Who can I go to for help about this? I'm reluctant about going to Logan because the other person involved is Mr. Summers. I can't go to Dr.Grey because it was her Fiance that I wanted to dominate me on the danger room floor. I don't really have any teachers here that I kinda hold at mom status so I guess I'll go to the Professor and beg him not to involve Dr. Grey. Hmmm, on second thoughts I'll tell Logan about this as well, something in me tells me this is Wolverine related. So I'll tell Logan and the Prof. Alright. I have a plan. It's my plan, I planned it.

Thank god Mr.Summers doesn't have enhanced senses like Logan. Because he would have smelled me watching him and if he could smell my presence then he could smell my state and I do not need the embarrassment.

Procrastinating and freaking out,

Rogue.

Wednesday, 14th, March - 2007

The animal in me:  


Currently Listening: 'Nymphetamine' By Cradle of Filth

Logan knew. Why am I surprised, of course he knew. He knows everything about me, right down to what brand of tampons I use, for gods sake. I was freaking out by the time I told Logan. I mean, I've never felt anything so strong, so all encompassing. I had almost no control over myself! And I hate not being in control of my body. I hate it. I can't abide even the thought of it. (So I have control issues, I think I'm entitled, I guess you'll find out why in later entries.) Apparently he could smell me and my state from his bedroom. Ew. But when I got to his room he let me pace and babble and freak out for a little while until I finally plonked myself on his bed on the verge of tears and all but squealed "what's wrong with me?!?!". Sometimes I've just gotta get it out, you know? And he didn't tell me the other day because he didn't know how to approach the subject. So that's why he didn't tell me straight away. But once I was there and had calmed down he filled me in.

I'm in heat.

Oh, no, no. I'm quite fucking serious. Apparently my subconscious has decided that I'm physically old enough to breed and that Spring is apparently my season. He gave me the short answer in his room but saved the long answer for when we were in the Professors office. You know, kill two birds with one stone. But god was it embarrassing. Can you imagine that? Both my father equivalents's sitting down and having a good old chat about my breeding cycle. Fun!  
So heres the deal. Like any other hot blooded southern belle I'm still going to like sex all year 'round. It's just that in Spring my sex drive will peak. Which explains why I've been so god damn horny the last three days. What it doesn't explain, though, is why I nearly threw myself at Scott. Maybe It really was something in his scent. Maybe I was picking up on his pheromones. Isn't that what they're called? Whatever.

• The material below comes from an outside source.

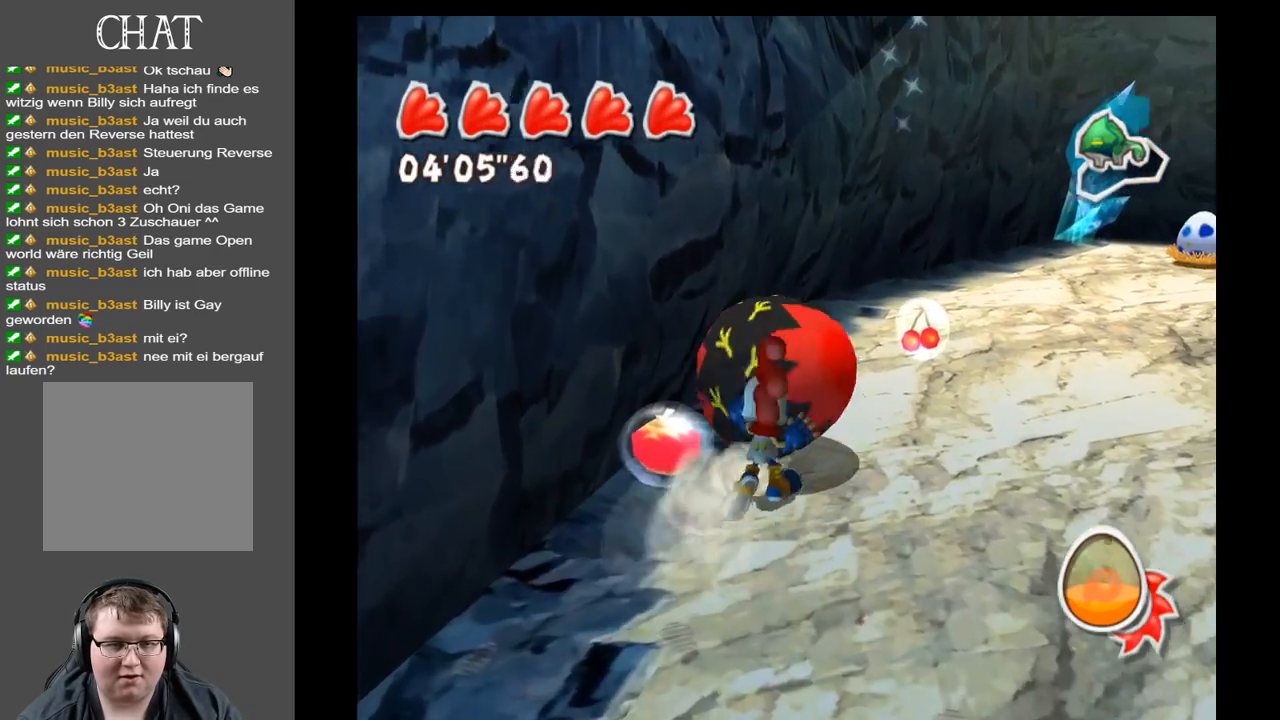
{"buttons": [], "left_stick": "up-right", "right_stick": "center", "events": [[100, "left_stick", "up-right"]]}
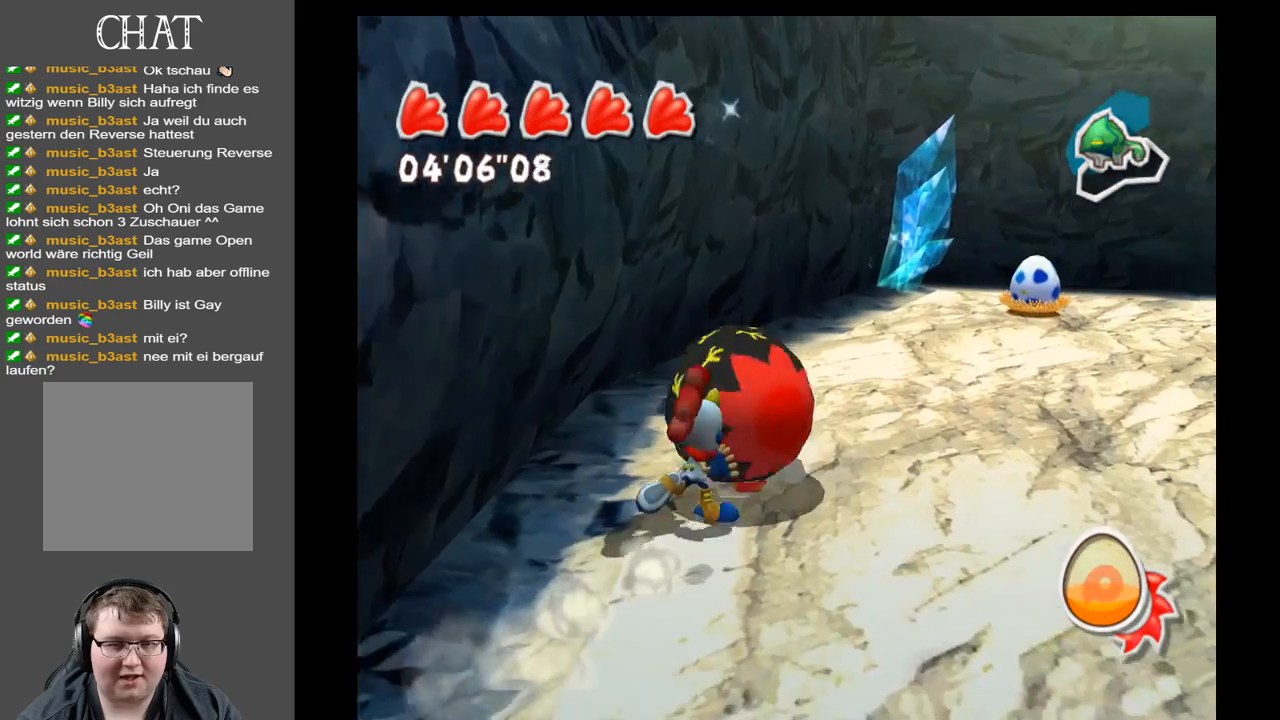
{"buttons": [], "left_stick": "up-right", "right_stick": "right", "events": [[450, "right_stick", "right"]]}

According to Logan my appetite for everything will go haywire. Food will become as important to me as sex will, you know, subconsciously gathering more energy for the other, ahem, 'activities' my primal nature is telling me to partake in. I'll end up eating weird combinations, focusing on protein first, the high fat foods next, then vegetables and fruit, finally bread. Which I guess would explain the weirdo sandwiches I've been concocting for breakfast, lunch and dinner for the last three days as well. And since I will not be indulging in this particular urge, and you should have seen the face and heard the voice used when Logan said that, I will find myself exercising a lot more, a subconscious effort to 'take the edge off', he said. So I'll find myself in the gym more, in the danger room more, jogging a lot more.

Sigh. I don't know how I'm going to handle this. I think right about now Logan is thankful as hell that my skin control is still MIA because after only three days of this I'm just about ready to go out and have myself a one night stand or three.

Sexually frustrated,  
Rogue.


	3. Month 1, Week 3

Tuesday, 20th, March - 2007

Heart Shaped Glasses:

Currently Listening: 'Heart Shaped Glasses' by Marilyn Manson

I awoke very early this morning to the feeling of being shaken. I knew before I was even half awake that it was Logan. I thought maybe we were being attacked again. Strangely enough, In the split second I thought that, I was nowhere near as scared as I was the first time it happened. Perhaps I'm a little more sure of myself and my abilities now. Or maybe I just didn't think we were being attacked long enough for the full feeling of fear to settle in. I don't know. But Logan came in, woke me up whispering something along the lines of, "kid, drag your ass to my room for a minute" or "get your ass to my room, I need to talk to you" or something to that effect, I can't remember. I was still quite sleepy.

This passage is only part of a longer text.